RECORDS SHOWN:

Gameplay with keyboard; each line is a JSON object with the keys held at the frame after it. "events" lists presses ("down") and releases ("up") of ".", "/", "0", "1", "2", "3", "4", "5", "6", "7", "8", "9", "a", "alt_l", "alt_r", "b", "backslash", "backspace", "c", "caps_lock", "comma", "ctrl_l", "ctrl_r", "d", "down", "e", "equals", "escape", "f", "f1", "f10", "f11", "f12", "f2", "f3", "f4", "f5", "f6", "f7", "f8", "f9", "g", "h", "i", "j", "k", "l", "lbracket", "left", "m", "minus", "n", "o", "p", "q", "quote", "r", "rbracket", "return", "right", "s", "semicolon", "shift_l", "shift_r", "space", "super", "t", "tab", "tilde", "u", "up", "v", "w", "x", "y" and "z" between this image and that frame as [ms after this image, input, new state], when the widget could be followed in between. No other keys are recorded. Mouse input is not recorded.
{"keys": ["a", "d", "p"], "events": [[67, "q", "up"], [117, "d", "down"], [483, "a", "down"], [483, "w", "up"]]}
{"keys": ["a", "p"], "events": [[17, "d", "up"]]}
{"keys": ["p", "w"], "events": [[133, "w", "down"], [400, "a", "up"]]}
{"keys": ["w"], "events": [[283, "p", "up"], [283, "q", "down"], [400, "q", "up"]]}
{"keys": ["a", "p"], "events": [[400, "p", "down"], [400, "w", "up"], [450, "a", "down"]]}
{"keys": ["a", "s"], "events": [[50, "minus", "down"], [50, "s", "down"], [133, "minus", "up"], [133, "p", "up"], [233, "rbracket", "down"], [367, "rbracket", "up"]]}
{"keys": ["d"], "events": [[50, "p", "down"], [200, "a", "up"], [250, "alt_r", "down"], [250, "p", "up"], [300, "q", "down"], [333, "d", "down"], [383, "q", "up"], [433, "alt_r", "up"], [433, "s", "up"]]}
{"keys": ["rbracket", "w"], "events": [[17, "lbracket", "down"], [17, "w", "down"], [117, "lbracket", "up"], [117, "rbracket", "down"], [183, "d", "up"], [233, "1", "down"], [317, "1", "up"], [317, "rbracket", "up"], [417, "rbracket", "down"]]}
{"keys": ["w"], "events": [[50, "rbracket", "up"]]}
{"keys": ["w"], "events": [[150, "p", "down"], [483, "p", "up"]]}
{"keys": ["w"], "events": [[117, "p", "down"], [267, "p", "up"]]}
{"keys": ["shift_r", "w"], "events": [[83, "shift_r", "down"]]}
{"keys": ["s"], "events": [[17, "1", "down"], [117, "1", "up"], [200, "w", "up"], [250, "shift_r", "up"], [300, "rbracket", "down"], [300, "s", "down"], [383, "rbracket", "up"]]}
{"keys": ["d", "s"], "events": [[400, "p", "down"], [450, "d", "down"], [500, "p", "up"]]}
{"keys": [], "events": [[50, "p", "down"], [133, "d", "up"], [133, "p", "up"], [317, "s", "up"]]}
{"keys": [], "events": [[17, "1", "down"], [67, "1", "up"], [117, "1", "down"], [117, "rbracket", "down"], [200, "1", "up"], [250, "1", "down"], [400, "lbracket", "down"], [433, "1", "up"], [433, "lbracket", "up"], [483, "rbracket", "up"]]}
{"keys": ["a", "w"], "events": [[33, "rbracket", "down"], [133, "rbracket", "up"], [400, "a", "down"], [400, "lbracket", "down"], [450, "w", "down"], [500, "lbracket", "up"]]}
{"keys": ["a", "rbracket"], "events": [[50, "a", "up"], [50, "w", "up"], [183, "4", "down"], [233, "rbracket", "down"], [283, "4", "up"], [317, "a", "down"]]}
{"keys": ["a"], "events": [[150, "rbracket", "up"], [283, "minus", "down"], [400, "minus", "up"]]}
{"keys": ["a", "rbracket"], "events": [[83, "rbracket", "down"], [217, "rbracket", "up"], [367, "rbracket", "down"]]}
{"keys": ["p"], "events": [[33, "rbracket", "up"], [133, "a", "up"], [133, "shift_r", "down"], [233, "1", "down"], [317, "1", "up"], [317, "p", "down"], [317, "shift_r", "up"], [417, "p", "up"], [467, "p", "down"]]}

EXERCISE REQUIREMENTS:
Show the lines of the records above that mention "lbracket".

RESULT FOR THIS EXERCISE:
Gameplay with keyboard; each line is a JSON object with the keys held at the frame after it. "events" lists presses ("down") and releases ("up") of ".", "/", "0", "1", "2", "3", "4", "5", "6", "7", "8", "9", "a", "alt_l", "alt_r", "b", "backslash", "backspace", "c", "caps_lock", "comma", "ctrl_l", "ctrl_r", "d", "down", "e", "equals", "escape", "f", "f1", "f10", "f11", "f12", "f2", "f3", "f4", "f5", "f6", "f7", "f8", "f9", "g", "h", "i", "j", "k", "l", "lbracket", "left", "m", "minus", "n", "o", "p", "q", "quote", "r", "rbracket", "return", "right", "s", "semicolon", "shift_l", "shift_r", "space", "super", "t", "tab", "tilde", "u", "up", "v", "w", "x", "y" and "z" between this image and that frame as [ms after this image, input, new state], when the widget could be followed in between. No other keys are recorded. Mouse input is not recorded.
{"keys": ["rbracket", "w"], "events": [[17, "lbracket", "down"], [17, "w", "down"], [117, "lbracket", "up"], [117, "rbracket", "down"], [183, "d", "up"], [233, "1", "down"], [317, "1", "up"], [317, "rbracket", "up"], [417, "rbracket", "down"]]}
{"keys": [], "events": [[17, "1", "down"], [67, "1", "up"], [117, "1", "down"], [117, "rbracket", "down"], [200, "1", "up"], [250, "1", "down"], [400, "lbracket", "down"], [433, "1", "up"], [433, "lbracket", "up"], [483, "rbracket", "up"]]}
{"keys": ["a", "w"], "events": [[33, "rbracket", "down"], [133, "rbracket", "up"], [400, "a", "down"], [400, "lbracket", "down"], [450, "w", "down"], [500, "lbracket", "up"]]}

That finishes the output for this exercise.